Late last month, Republicans in the House launched one failed attempt to slash payments to public radio, charging that the networks are leftist mouthpieces. Come January, when the leadership shifts to the GOP, both analysts and public media executives fully expect the issue of federal subsidies to bubble to the surface once again, and the outcome may be less pleasant.
In an age of austerity, public media has to either find a compelling way to make a case for its continued importance or learn to live with belt tightening.
“All media is being asked to reinvent itself — and that includes public media,” Tom Glaisyer, a Knight Media Policy Fellow at the New America Foundation, told TheWrap. “Their heart is and should be in producing quality public media, but there’s been a lack of comfort with making the kind of argument in favor of what they offer that needs to be made.”
Though they may have made halting efforts at talking up their value in the past, public media corporations are trying to improve their talking points this go-round. After all, with the federal government looking to slash about $4 trillion from the budget over the next decade, all discretionary spending has a bullseye affixed to it.
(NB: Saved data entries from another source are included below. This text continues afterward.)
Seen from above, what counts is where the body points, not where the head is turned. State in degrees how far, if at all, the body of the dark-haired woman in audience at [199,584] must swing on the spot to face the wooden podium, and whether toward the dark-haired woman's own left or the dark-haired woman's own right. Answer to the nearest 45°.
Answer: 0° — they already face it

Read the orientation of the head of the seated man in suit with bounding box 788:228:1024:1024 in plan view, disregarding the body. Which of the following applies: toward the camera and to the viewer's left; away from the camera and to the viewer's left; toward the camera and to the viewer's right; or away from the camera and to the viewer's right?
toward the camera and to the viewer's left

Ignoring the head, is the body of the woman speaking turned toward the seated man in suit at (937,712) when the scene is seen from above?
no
“The rhetoric around this issue has been politicized, but we don’t approach our mission from an ideological perspective. We offer something for listeners all over the political spectrum,” Dana Davis Rehm, senior vice president of communications for NPR, told TheWrap. “These issues come up perennially, and each time they are resolved in a bipartisan manner. We’ve been talking to members of congress and reminding them about the support we receive from every part of the country.”
That may not be enough.
A bigger threat, in some cases, actually may come from within. Take the recent break-up of the West Coast-based KCET and PBS. That 40-year association will come to an end in January, after the two sides failed to reach an agreement on a reduction in dues and greater programming flexibility.
In the short term, Huntington Beach-based KOCE will become the leading PBS affiliate in Southern California, but some analysts speculate that other local stations around the country will follow KCET's lead.
“KCET’s move may just be the first of many as local stations search for new ways to be public broadcasters in the 21st century,” Glaisyer told TheWrap. “If they’re successful, KCET could totally remake public broadcasting by making it dependent on locally produced content that speaks to local issues.”
Should other member stations defect, PBS will suffer a seismic financial hit. For example, the dues KCET pays programming accounts for 5 percent of the $139 million PBS receives from stations. In turn, those dues support 81 percent of the $172 million PBS spends to produce its content.
That defection could not come at a worse time. Though PBS and NPR have made strides to wean themselves off federal funding and diversify their sources of support, public money still represents a big slice of their budgets. For NPR, federal support makes up some 10 percent of its total funding, while PBS receives approximately 15 percent of its funding from the CPB.
In theory, they could redouble their appeals for corporate, viewer and listener support, but losing that money would jeopardize their ability to provide the same level of programming.
“Our community support is very strong, but the fear is that it’s not strong enough to make up for the loss in federal aide,” Rehm told TheWrap.